Sentado en una destartalada silla de ruedas y atado al respaldo con una cuerda, Pablo (que quedó como el hermano mayor de la casa) pasa las horas con su mirada perdida en la nada. No sabe hablar y, aunque quiso caminar, nunca lo logró. "El se puso muy mal después que murió la hermana; mire cómo quedó. Lo mismo le pasó a Facundo", cuenta el papá, de 46 años, analfabeto al igual que su mujer.
En este hogar marcado por la marginación y el desempleo juegan alegremente Lorena, de 12 años, Walter, de 11 y Elena, de 8. Van a la escuela, se divierten en la calle con sus amigos y antes de irse a dormir esperan a que su abuela María Angélica les caliente algo de agua sobre las brasas para poder higienizarse un poco.

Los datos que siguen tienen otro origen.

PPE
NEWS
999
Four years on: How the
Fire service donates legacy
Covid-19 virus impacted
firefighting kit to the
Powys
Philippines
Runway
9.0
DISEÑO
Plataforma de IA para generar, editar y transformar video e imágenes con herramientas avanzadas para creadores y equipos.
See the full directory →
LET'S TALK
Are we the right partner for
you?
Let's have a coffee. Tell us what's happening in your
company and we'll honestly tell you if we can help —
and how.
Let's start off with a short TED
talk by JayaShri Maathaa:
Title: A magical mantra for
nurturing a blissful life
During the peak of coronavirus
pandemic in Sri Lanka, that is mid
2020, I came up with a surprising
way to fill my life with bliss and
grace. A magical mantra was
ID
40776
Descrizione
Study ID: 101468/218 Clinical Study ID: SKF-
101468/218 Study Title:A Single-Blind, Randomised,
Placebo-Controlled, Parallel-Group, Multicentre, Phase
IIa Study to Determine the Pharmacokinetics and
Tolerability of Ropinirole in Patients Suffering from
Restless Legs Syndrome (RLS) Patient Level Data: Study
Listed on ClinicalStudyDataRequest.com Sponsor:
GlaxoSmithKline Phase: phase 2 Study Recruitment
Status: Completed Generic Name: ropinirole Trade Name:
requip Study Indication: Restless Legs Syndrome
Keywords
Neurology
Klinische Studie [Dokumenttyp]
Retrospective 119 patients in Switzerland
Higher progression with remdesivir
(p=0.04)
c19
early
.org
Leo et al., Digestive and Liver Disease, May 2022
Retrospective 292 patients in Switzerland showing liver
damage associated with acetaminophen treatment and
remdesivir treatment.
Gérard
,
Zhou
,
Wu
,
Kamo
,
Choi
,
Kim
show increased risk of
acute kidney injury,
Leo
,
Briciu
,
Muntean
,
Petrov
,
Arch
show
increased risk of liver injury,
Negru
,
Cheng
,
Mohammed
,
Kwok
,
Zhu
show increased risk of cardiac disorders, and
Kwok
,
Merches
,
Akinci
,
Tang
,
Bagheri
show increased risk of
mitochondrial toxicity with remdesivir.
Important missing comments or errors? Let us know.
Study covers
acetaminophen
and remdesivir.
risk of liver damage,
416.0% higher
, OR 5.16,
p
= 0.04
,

Son todos flacos y pequeños, detalle que su padre se encarga de aclarar: "en la familia somos todos así". "Pero comemos bien, no se preocupe. Todos los días cocinamos. Estamos bien y sé que vamos a salir adelante", dice, con una entereza que sorprende. Mientras tanto, se preocupa por llegar a su casa todos los días a las 12. "A esa hora es cuando a mi hijo Pablo le da la garrotera (sufre convulsiones) y soy único que sabe ayudarlo", cuenta, y no suelta de entre sus manos una pequeña foto de su hija fallecida. Solía abrazar todos los días una imagen grande de Rosita. Pero una noche de tormenta, el canal desbordó, el agua inundó la casa y la foto no sirvió más.
Las secuelas
El barrio Las Palmeras, de calles de barro y casas precarias, le debe su fama repentina a esa desgracia que destapó la olla del hambre en nuestra provincia. Cerca de la vivienda de los Gómez, a unas 20 cuadras, el CAPS "Corazón de María" fue el lugar de encuentro de cientos de vecinos enardecidos que, en 2002, reclamaron que los médicos habían dejado morir a Rosita. Esa misma semana de noviembre habían fallecidos otros tres chicos por bajo peso. Un relevamiento posterior detalló que en nuestra provincia habían 22.000 niños desnutridos.
Sólo en ese barrio, entonces, había más de 200 chicos en riesgo. Ahora, por los pasillos del centro asistencial son evidentes las secuelas que dejó una de las peores épocas del hambre en nuestra provincia. María Silvia se acerca durante la cálida siesta de junio para que el médico controle a su hija Rosario, una adolescente de 13 años envuelta en el cuerpo de una niña. Explica que está "enferma de los huesos". En realidad, padece lo que los médicos definen como "petisos nutricionales". Aunque han recuperado peso, su talla no es la adecuada y eso seguramente tiene sus efectos sobre el desarrollo intelectual.
El testimonio de María Silvia reflota el drama de un mal que, si bien la provincia lucha para hacerle frente, está enquistado en la sociedad, especialmente en los barrios marginales, adonde hay demasiadas necesidades básicas insatisfechas. La doctora del CAPS, Paola Martínez Lazarte, asegura que en los últimos años bajó la cantidad de desnutridos en la zona. Sin embargo, sigue siendo alto el número de enfermos: sobre un total de 1.200 chicos bajo control en el CAPS hay 65 chicos desnutridos y unos 45 que presentan riesgo nutricional porque están con bajo peso. Además, hay una buena cantidad de chicos con baja talla porque fueron desnutridos y sus cuerpos sufren las consecuencias irreversibles de ese mal. "Creo que avanzamos bastante, pero nos faltan muchas cosas que van más allá de la salud, como educación y servicios básicos. Todavía hay mucha pobreza, hay asentamientos que no tienen siquiera agua potable", comenta.
María Silvia tiene 33 años. No cuenta con un trabajo formal. Tampoco está casada. Vive de un plan y de lo que saca trabajando algunas horas como empleada doméstica. Además de Rosario, tiene otros cinco hijos pequeños. Todos duermen en la misma pieza de una casa de madera, sin agua potable, sin baño, sin luz. "No estamos muy bien, pero no falta la comida. Hoy cociné fideos", dice. Y recuerda: "en otras épocas, a estas horas (las 3 de la tarde), los chicos todavía no habían probado bocado".